Quand je vois un billet d'avion à 15 euros et un bagage en soute à 40, mon choix est vite fait — et ce n'est pas le bagage qui gagne. Ce n'est pas une question de pingrerie, c'est une question de principe… et franchement, d'un jeu que j'adore relever : comment rester stylée et à l'aise toute une semaine avec un seul sac à dos ?
La liberté commence quand on arrête de porter des tonnes
Beaucoup de voyageurs tentent leur chance avec une petite valise rigide au comptoir d'embarquement — et se retrouvent à négocier âprement avec l'agent au sol. Le problème, c'est que les compagnies aériennes modifient leurs règles quand bon leur semble, et un sac souple a cet avantage précieux de se comprimer légèrement pour passer dans le gabarit sans discussion. Le mien n'a jamais posé de problème.
J'utilise un sac à dos classique, mais si je devais en racheter un aujourd'hui, je choisirais un modèle entièrement ouvrable à plat — bien plus pratique pour tout organiser d'un seul regard. Et le dernier jour de voyage, quand il n'y a pas de consigne disponible près de l'aéroport ? Un sac à dos sur les épaules dans les ruelles pavées, c'est infiniment plus agréable qu'une valise à roulettes qui claque sur chaque pierre. Le bon sac, c'est la base — mais le vrai art, c'est de choisir ce qu'on y met. C'est là qu'entre en jeu la philosophie de la garde-robe capsule.
Le secret, ce n'est pas d'emporter moins — c'est d'emporter mieux
Pour moi, faire sa valise n'est pas un exercice de privation, c'est un exercice de logique et de créativité. Je n'emporte que des vêtements qui se combinent entre eux, dans une palette de couleurs cohérente. Résultat : avec une poignée de pièces, j'obtiens des dizaines de tenues différentes. En été, c'est encore plus simple — un top prend à peine plus de place qu'une chaussette, et une robe bien choisie est déjà une tenue complète à elle seule.
Côté chaussures, je suis intransigeante sur la logique : je voyage en baskets confortables, parfaites pour les longues marches et les journées de visite — et qui, de toute façon, prendraient la moitié du sac si je les mettais dedans. Dans le sac, je glisse uniquement une paire de sandales légères et imperméables à semelle en caoutchouc : elles fonctionnent pour la plage, le dîner en terrasse et même la douche dans les hébergements partagés.

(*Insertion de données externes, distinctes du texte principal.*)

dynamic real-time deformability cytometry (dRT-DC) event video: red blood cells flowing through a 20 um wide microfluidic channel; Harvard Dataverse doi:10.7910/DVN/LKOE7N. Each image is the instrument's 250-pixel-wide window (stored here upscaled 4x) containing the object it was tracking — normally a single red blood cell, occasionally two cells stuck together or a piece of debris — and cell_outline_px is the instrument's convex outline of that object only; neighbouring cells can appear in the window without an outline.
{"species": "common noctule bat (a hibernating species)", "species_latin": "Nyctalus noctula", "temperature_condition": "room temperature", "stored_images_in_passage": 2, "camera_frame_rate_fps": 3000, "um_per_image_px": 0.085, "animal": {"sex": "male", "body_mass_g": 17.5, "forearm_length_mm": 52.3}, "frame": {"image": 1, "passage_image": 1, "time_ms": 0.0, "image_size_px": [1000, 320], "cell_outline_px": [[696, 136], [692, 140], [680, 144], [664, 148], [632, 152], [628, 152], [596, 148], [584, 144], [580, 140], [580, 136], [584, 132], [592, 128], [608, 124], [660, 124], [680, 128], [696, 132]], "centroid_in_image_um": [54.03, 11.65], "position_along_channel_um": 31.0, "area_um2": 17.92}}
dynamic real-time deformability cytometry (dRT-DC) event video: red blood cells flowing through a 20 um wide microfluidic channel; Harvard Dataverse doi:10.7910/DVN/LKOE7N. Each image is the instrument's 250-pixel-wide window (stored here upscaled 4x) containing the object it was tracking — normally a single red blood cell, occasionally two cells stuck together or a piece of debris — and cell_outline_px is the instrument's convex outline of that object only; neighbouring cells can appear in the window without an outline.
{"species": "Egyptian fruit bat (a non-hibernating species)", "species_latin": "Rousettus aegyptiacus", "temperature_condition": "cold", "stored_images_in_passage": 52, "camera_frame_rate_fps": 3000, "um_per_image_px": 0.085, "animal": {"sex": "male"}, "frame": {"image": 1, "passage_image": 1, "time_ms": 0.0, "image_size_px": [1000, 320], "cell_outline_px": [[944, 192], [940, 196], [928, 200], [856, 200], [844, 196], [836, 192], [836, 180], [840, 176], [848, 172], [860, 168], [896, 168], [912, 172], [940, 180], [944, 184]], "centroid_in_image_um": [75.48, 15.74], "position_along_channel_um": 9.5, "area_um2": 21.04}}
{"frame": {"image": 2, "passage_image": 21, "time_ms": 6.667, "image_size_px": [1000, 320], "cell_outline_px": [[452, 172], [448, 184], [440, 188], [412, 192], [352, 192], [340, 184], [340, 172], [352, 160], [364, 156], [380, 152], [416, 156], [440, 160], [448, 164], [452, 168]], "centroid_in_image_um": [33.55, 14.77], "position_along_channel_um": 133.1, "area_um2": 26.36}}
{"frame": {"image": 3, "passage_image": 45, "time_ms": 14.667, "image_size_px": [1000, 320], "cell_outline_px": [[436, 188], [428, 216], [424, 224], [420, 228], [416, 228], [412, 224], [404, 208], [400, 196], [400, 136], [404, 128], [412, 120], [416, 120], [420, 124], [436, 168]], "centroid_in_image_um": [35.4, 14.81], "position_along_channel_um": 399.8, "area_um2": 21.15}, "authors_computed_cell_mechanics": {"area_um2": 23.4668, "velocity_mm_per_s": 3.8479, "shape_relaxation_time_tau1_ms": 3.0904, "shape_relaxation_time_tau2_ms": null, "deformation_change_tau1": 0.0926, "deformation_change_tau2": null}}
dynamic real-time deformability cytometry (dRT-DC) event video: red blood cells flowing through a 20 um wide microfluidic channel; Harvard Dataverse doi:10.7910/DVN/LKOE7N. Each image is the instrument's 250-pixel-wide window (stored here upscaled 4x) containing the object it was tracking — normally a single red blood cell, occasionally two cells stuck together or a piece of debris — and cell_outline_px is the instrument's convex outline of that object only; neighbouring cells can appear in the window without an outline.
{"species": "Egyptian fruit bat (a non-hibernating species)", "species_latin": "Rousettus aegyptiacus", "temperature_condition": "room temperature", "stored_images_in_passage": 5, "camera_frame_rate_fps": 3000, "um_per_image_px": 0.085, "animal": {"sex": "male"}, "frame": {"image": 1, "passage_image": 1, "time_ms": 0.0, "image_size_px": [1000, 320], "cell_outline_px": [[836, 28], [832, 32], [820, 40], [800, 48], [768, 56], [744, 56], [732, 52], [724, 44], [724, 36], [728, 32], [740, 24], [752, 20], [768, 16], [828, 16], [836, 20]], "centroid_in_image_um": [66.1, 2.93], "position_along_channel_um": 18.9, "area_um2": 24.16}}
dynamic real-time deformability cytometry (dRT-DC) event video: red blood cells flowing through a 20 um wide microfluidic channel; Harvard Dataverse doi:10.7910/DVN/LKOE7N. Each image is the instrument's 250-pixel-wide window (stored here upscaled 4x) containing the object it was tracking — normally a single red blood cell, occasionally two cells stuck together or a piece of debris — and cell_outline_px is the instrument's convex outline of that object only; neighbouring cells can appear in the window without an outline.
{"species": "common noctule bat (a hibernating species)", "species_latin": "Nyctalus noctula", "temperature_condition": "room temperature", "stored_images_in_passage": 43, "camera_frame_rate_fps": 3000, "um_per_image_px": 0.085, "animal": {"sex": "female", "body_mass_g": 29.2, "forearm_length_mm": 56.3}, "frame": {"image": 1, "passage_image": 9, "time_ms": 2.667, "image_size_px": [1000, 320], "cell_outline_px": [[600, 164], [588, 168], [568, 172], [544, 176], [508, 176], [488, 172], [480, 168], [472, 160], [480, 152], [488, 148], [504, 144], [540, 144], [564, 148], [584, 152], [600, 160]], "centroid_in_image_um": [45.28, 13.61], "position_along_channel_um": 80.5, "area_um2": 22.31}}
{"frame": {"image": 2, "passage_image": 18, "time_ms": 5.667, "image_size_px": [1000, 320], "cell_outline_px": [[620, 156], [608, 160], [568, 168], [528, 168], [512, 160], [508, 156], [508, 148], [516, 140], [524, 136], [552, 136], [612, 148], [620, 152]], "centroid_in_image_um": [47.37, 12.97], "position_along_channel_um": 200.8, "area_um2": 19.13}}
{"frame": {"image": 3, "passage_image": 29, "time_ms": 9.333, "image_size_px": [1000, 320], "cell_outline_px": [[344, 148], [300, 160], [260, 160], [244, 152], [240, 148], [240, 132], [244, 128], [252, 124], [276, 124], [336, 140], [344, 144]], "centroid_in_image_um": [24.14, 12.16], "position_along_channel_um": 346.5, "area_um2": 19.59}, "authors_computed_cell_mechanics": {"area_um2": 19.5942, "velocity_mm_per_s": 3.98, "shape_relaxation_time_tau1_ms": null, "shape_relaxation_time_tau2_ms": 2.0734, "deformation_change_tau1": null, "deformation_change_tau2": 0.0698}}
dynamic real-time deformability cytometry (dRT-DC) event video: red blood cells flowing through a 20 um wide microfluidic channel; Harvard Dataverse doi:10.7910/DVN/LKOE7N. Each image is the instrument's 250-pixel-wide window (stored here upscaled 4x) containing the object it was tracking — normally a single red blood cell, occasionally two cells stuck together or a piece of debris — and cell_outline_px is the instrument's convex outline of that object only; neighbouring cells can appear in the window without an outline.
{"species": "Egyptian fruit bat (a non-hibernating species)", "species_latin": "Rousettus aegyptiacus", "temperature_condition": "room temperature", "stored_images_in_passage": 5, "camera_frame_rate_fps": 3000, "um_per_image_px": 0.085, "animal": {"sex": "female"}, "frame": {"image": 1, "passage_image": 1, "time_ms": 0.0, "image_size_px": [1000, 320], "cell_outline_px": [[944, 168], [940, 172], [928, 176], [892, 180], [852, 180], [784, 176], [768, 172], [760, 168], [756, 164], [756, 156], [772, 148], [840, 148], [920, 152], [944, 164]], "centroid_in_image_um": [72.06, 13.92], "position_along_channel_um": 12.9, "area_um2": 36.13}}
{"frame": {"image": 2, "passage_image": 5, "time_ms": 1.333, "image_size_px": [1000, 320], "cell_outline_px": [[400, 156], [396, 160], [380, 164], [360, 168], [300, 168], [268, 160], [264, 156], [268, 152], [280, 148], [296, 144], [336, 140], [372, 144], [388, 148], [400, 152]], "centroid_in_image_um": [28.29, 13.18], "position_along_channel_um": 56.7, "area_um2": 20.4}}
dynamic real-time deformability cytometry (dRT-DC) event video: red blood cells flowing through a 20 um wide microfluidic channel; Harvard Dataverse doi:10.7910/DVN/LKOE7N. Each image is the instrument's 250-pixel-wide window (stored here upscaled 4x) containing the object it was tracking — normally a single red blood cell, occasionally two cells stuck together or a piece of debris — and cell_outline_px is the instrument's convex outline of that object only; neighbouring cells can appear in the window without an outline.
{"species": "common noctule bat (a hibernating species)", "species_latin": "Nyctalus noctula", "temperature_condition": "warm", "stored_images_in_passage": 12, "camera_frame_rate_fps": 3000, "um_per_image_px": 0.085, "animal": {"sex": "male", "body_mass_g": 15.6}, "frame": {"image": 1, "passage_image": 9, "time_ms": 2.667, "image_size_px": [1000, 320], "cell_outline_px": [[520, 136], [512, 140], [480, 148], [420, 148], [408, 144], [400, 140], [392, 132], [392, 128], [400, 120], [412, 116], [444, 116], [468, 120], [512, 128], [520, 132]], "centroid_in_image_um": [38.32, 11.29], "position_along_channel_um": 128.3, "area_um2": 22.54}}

Les vêtements sont roulés sans exception, et les pièces plus épaisses sont compressées sous vide. Cela libère suffisamment de place pour mes flacons de 100 ml — shampoing, gel douche, crème solaire. Quand je voyage en famille, on se répartit les produits pour éviter les doublons.
Le serviette de bain mérite aussi qu'on y réfléchisse. La plupart des hébergements en fournissent, mais ne le tenez pas pour acquis à l'étranger : vérifiez toujours avant de partir. Un propriétaire espagnol m'a même demandé si j'arrivais en avion pour prévoir une serviette — une attention rare. Si vous devez en emporter une, oubliez le grand drap de bain en coton : une serviette en microfibre prend trois fois moins de place et sèche en quelques minutes.
Le piège du "au cas où"
Combien de fois a-t-on fourré dans son sac un objet "au cas où" qui n'a jamais servi ? Si quelque chose vient vraiment à manquer en Europe, on le trouve partout pour quelques euros — ce qui rend l'achat d'un bagage supplémentaire encore moins justifiable.
Mon astuce finale : je réserve systématiquement des hébergements avec accès à une machine à laver. Quelques capsules de lessive bien emballées ou un petit savon solide prennent une place dérisoire dans le sac, mais permettent de voyager avec deux fois moins de vêtements. Il m'est aussi arrivé de rincer rapidement un haut taché directement sous le robinet du logement — et c'est très bien passé.
Et si, au moment du retour, le sac déborde malgré tout ? Le sachet de la boutique duty-free devient mon meilleur allié : j'achète une bouteille d'eau ou un petit souvenir, et je transfère quelques affaires dedans. Officiellement, ce sac ne compte pas dans le bagage cabine. À ne pas pousser trop loin, bien sûr — mais un petit arrangement de ce genre, ça rentre dans les règles du jeu.
Pour moi, la valise en soute est devenue synonyme de stress inutile : file d'attente à l'enregistrement, attente interminable au tapis roulant à l'arrivée, et cette angoisse sourde de savoir si les bagages ont bien suivi la correspondance. Ce minimalisme m'a appris l'essentiel : ce qui compte vraiment dans un voyage, c'est ce qu'on vit — pas ce qu'on porte.